Pour AD Conseil, cette consigne est inappropriée et constitue un renversement de « la responsabilité (des faits) sur les joueuses ». David Courteix comme le kiné affirment, pour leur part, ne pas avoir été à l'initiative de cette remarque, qui aurait été formulée par des internationales elles-mêmes (ce qu'une joueuse a confirmé à la mission d'audit). Ce sujet aurait été remonté à l'époque, notamment pendant des stages ou des tournois à l'étranger, lors desquels des internationales se seraient rendues en soins très peu vêtues.
En 2019, aucune mesure conservatoire ou disciplinaire n'est prise. Jacques Girardin, alors médecin au sein de la FFR, en aurait parlé au président du comité médical de l'époque, qui atteste par écrit que, la joueuse ne voulant « donner aucune suite », aucun signalement formel n'avait été fait. Elle a en revanche attesté par écrit qu'elle n'avait pas, à l'époque, ressenti les faits comme une agression sexuelle.
2022 : Nouvelle Plainte
Trois ans plus tard, en juillet 2022, une jeune joueuse mineure se plaint à son tour du kiné. Laurent Gabbanini, alors directeur général de la FFR, est informé et met en place une mesure conservatoire : le kiné ne doit plus avoir la jeune joueuse en soins. Il aurait appris qu'il y avait déjà eu une situation ambiguë en 2019, avec une joueuse qui avait manifesté ne pas avoir été à l'aise pendant un soin.
Une réunion est organisée en août. Y assistent Laurent Gabbanini, Christophe Reigt (manager général de l'équipe de France féminine de rugby à 7), la DRH et le kiné. « Le ton est direct et cash, assure l'ex-directeur général. Nous informons le kiné qu'il est suspendu immédiatement et déporté vers les U20. Il avait aussi, de mémoire, menacé de contester cette sanction, ce qu'il n'a pas fait. »
L'ancien DG a rencontré la joueuse et lui a présenté ses excuses au nom de la Fédération. Elle nous a dit qu'elle ne voulait pas que ça aille plus loin et qu'elle était satisfaite que Monsieur (le kiné) sorte de l'encadrement.
2024 : Lancement de l'Audit
En août 2024, une kiné confie à un conseiller technique sportif (CTS) des confidences de plusieurs internationales sur les comportements problématiques du kiné. Un signalement aurait tout de même été fait auprès de Signal Sports, avec en copie plusieurs cadres de la fédé, dont Florian Grill. En octobre 2024, une infirmière, un ostéopathe et une joueuse de l'équipe de France se manifestent auprès de la DRH de la FFR.
Début 2025, un audit est lancé, confié à AD Conseil.
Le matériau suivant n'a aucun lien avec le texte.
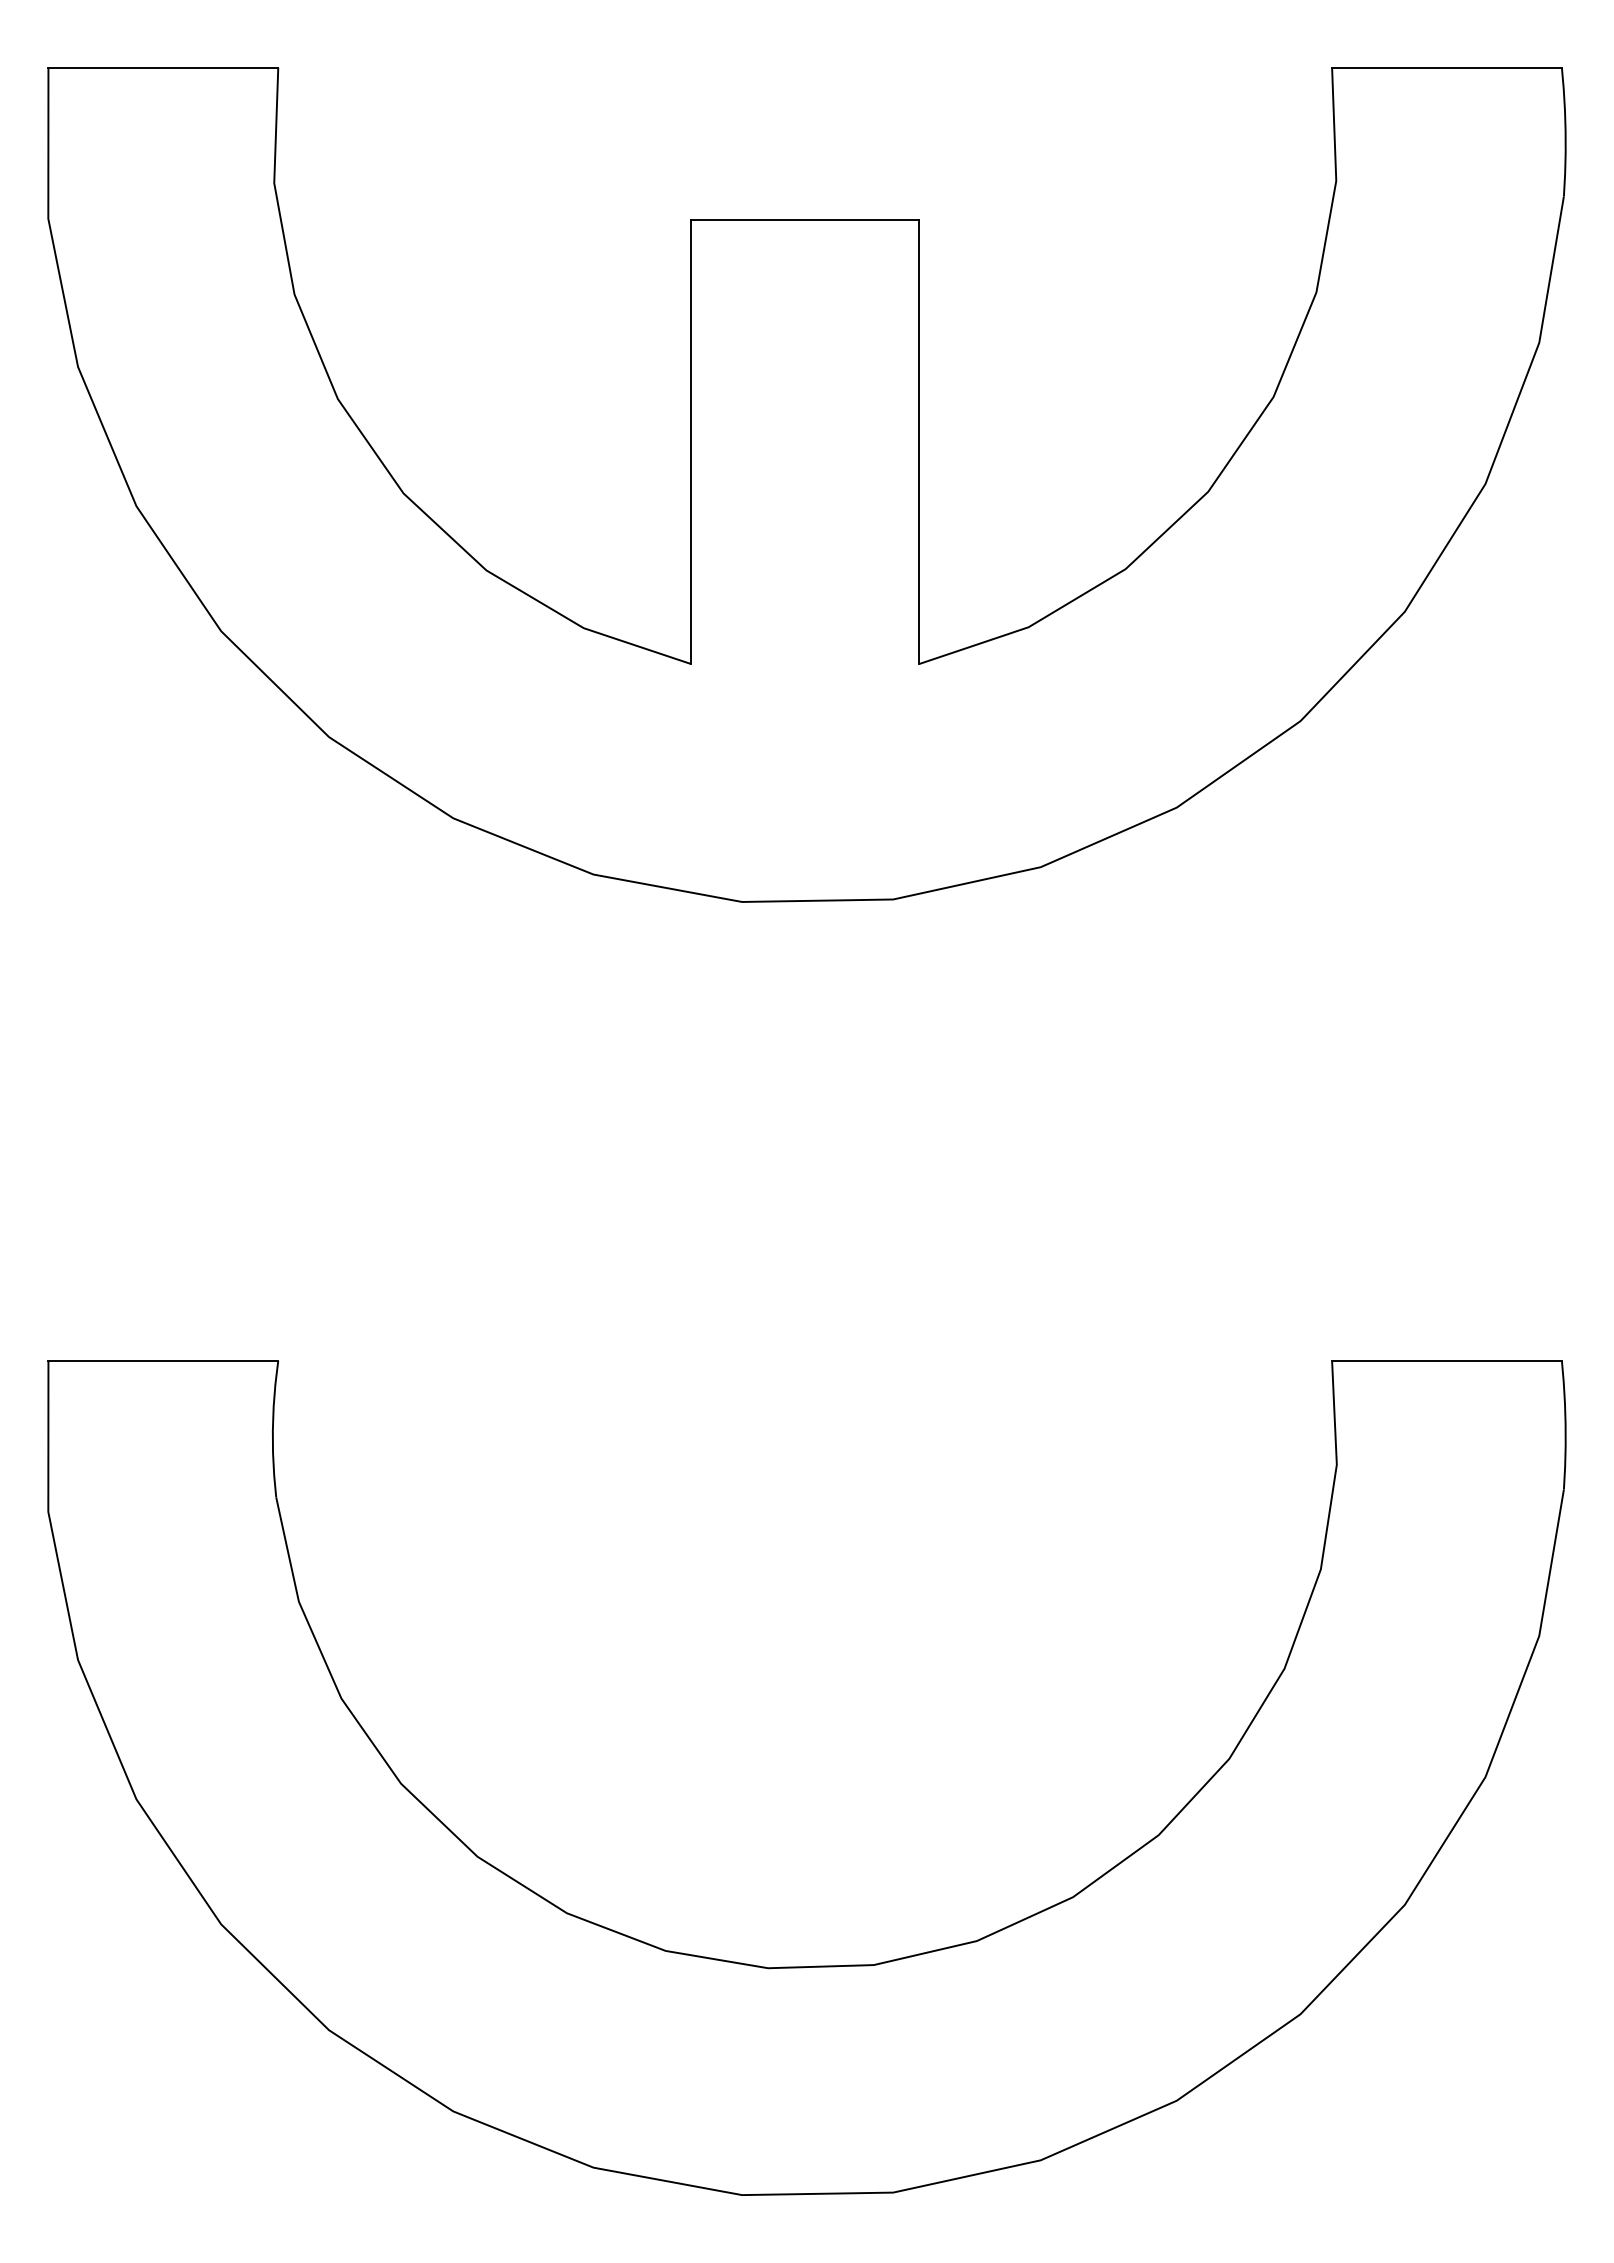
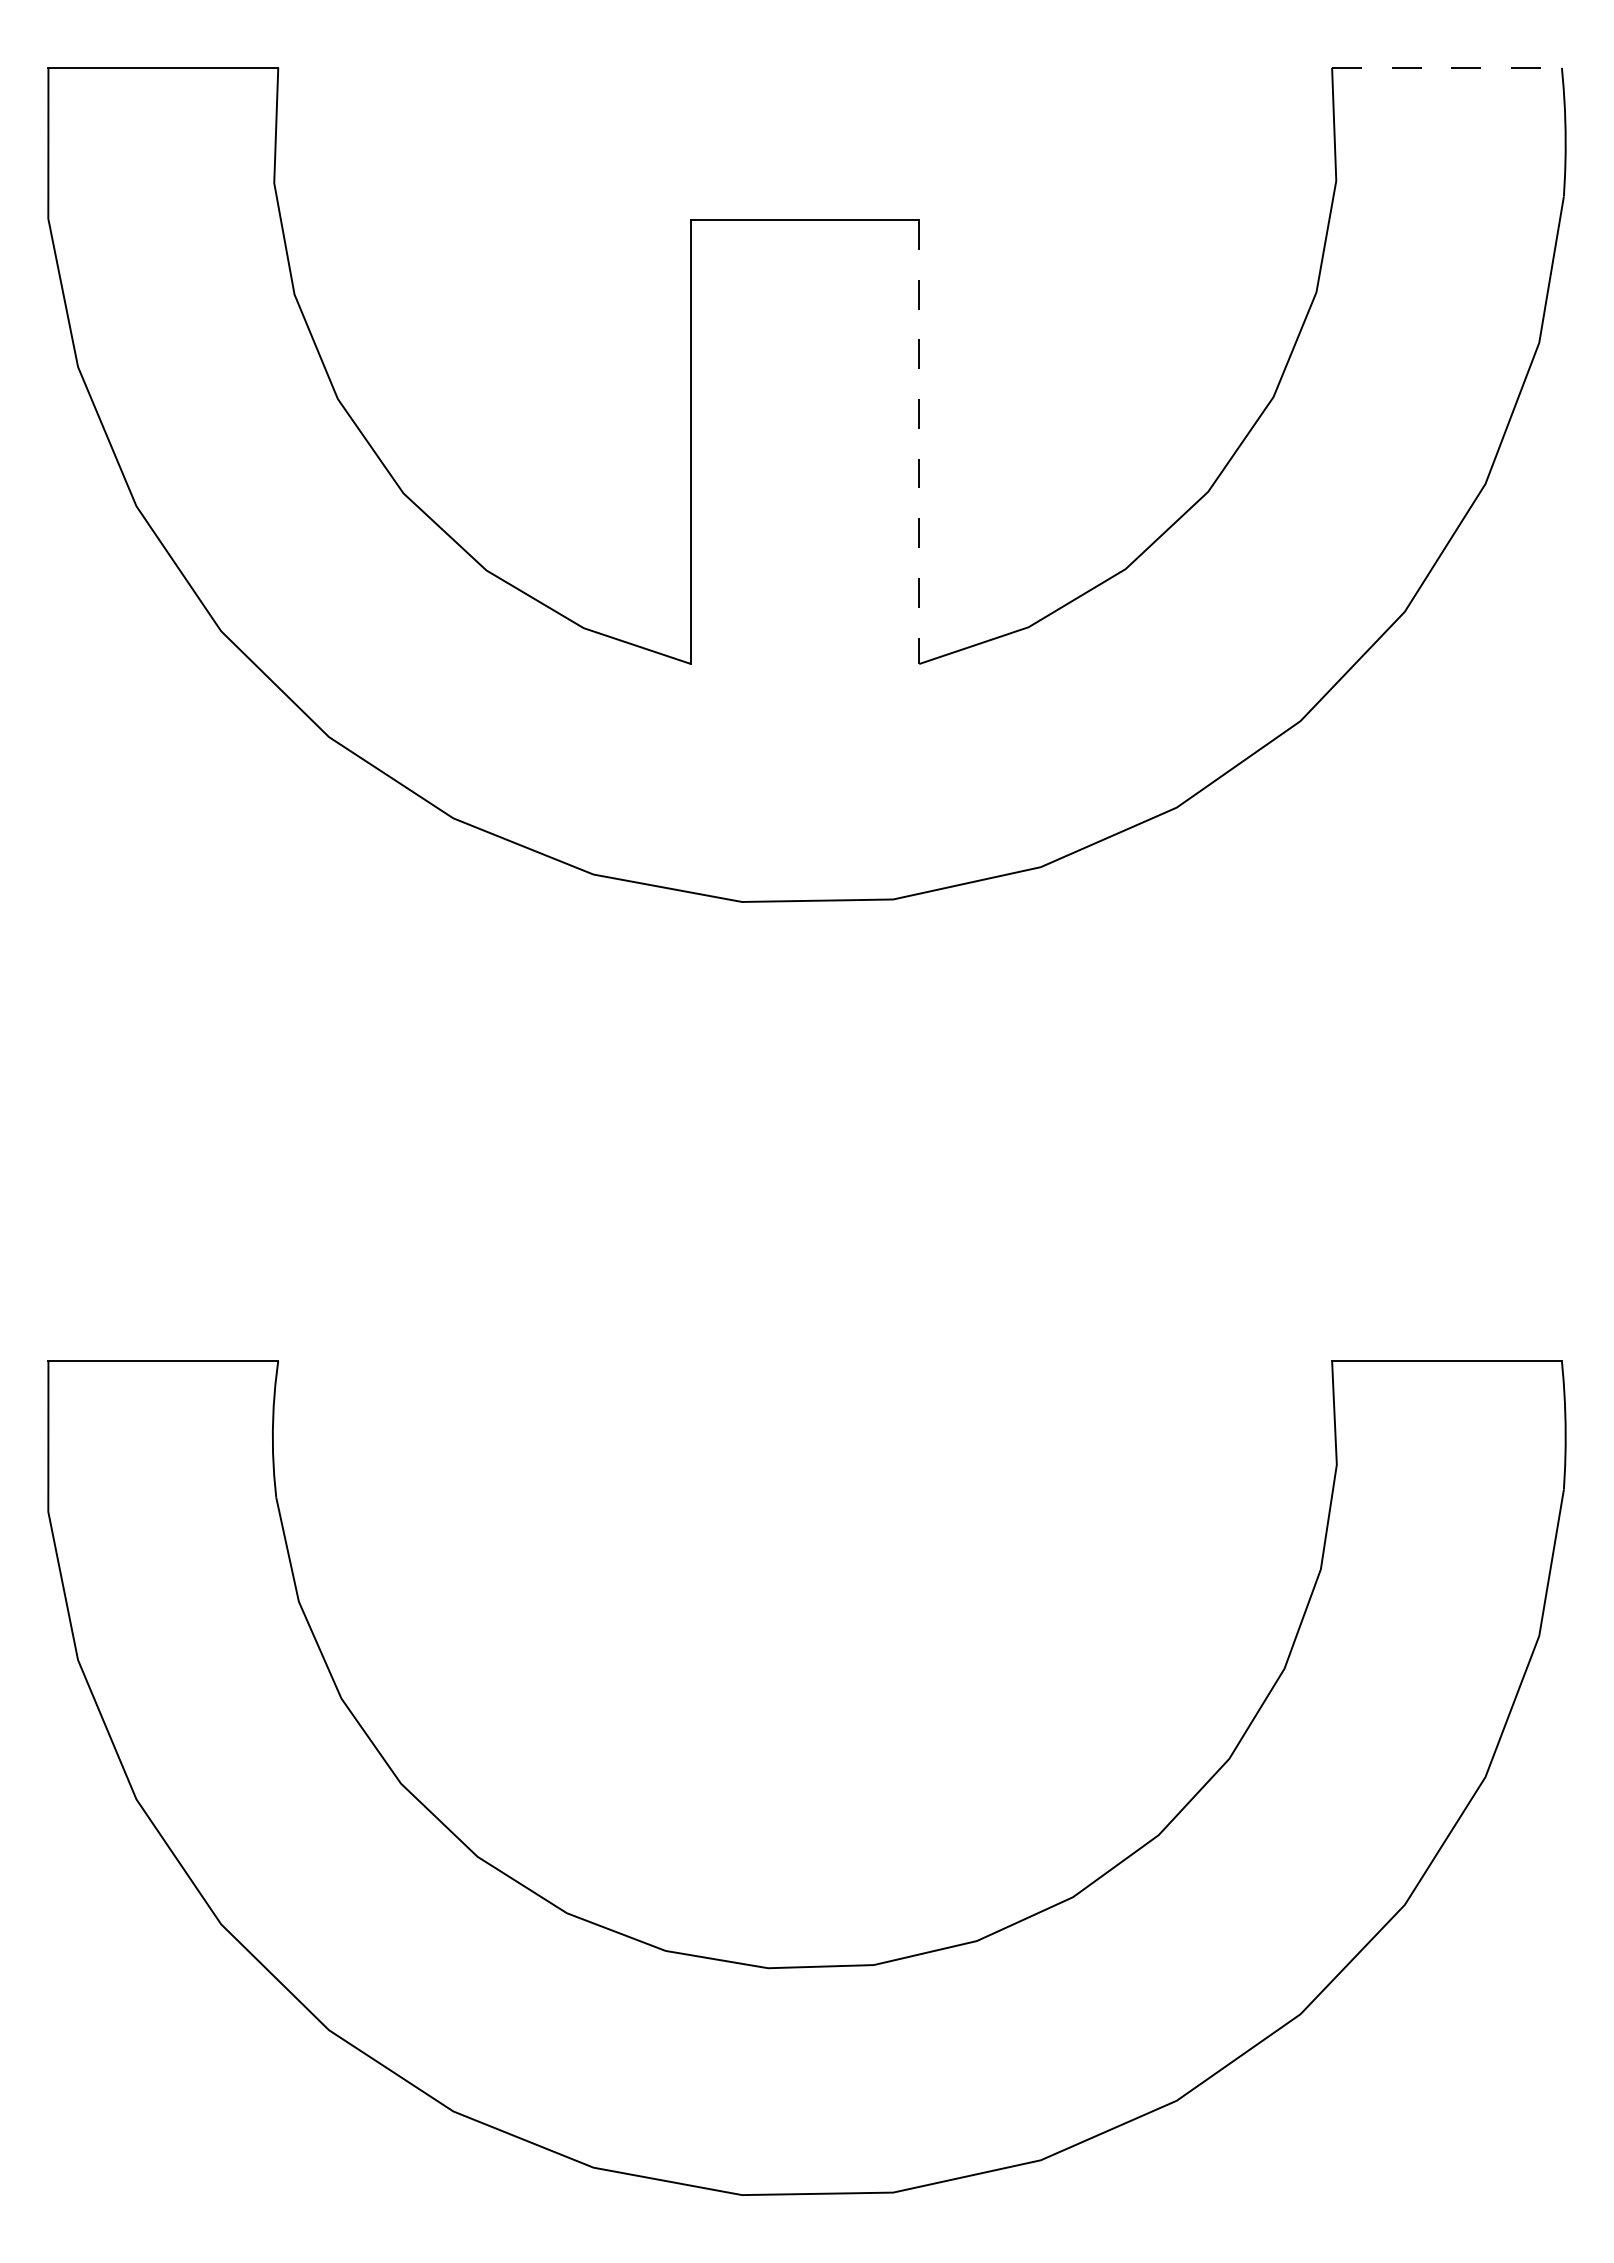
line at (1447, 67): solid -> dashed
line at (919, 442): solid -> dashed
Une cinquantaine de personnes ont livré leurs impressions. Le résultat, selon AD Conseil : un « corpus de récits cohérent, précis et circonstancié, qui dépasse le registre du ressenti subjectif ou du malentendu isolé ».
« L'absence de réactions managériales claires a conduit les joueuses à garder le silence pendant plusieurs années », observe le rapport. AD Conseil évacue cependant toute « défaillance généralisée de l'organisation de la prévention », préférant parler d'un « défaut d'effectivité localisé ».
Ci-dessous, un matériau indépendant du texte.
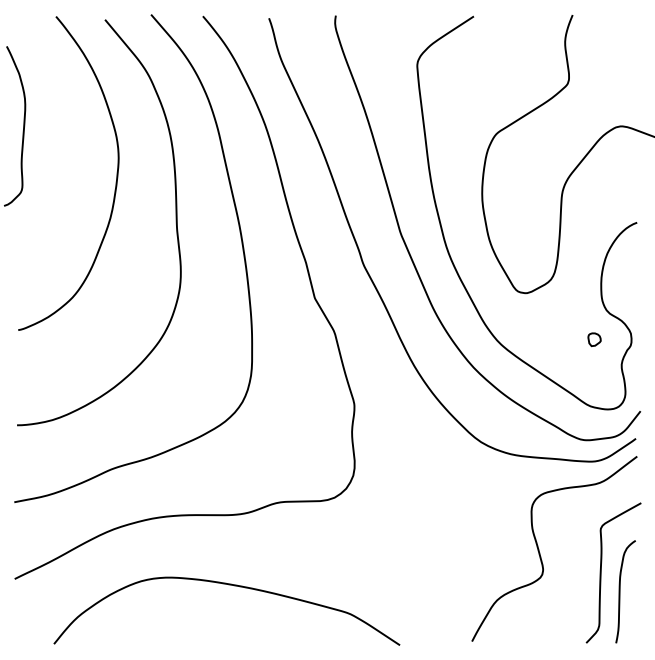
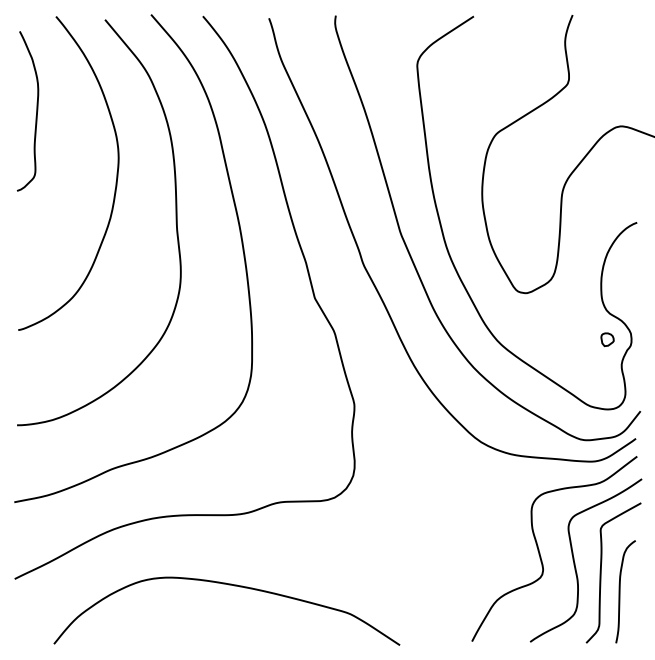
curve at (23, 126) position: (23, 126) -> (36, 111)
part at (594, 339) position: (594, 339) -> (607, 339)
curve at (575, 562): none -> present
Réactions et Mesures Prises
La FFR insiste sur le fait que ce dossier aurait mérité bien plus en termes de sanctions. Six ans après les premiers faits, le kiné et Jacques Girardin ont été licenciés. La Fédération reproche notamment à ce dernier de s'être abstenu de signaler les faits et d'avoir banalisé les alertes.
Selon AD Conseil, le signalement parvenu en août 2024 à Florian Grill et d'autres cadres de la fédé aurait mis un mois à être traité avant d'être classé sans suite. La FFR, elle, parle d'une « mauvaise interprétation du dossier » et assure que le signalement n'a pas été classé, mais « était en cours de traitement ».
La Fédération explique qu'elle savait que le ministère avait été saisi via Signal Sport et que la situation était donc prise en main. Elle précise que le signalement de l'infirmière, d'une joueuse et d'un ostéopathe fin 2024 était « plus complet » et a donné lieu au lancement de la mission d'AD Conseil. « On a complètement simplifié la procédure de signalement, dit encore la FFR. Elle est aujourd'hui plus rapide, efficace, parfaitement libre et indépendante ».
Le rapport interne sur le management de Courteix a quant à lui été transmis au ministère des Sports, qui a ouvert une enquête administrative. « Il a été totalement blanchi. Il a fourni une quarantaine d'attestations de soutien (dont certaines émanant de cadres de la FFR) et quatre joueuses qu'il a entraînées sont venues témoigner, à l'oral, en sa faveur, devant la commission », relève son entourage. Son syndicat, Tech XV, le soutient, comme une partie des cadres de la fédé. La FFR, elle, continue à parler de « dysfonctionnements significatifs ».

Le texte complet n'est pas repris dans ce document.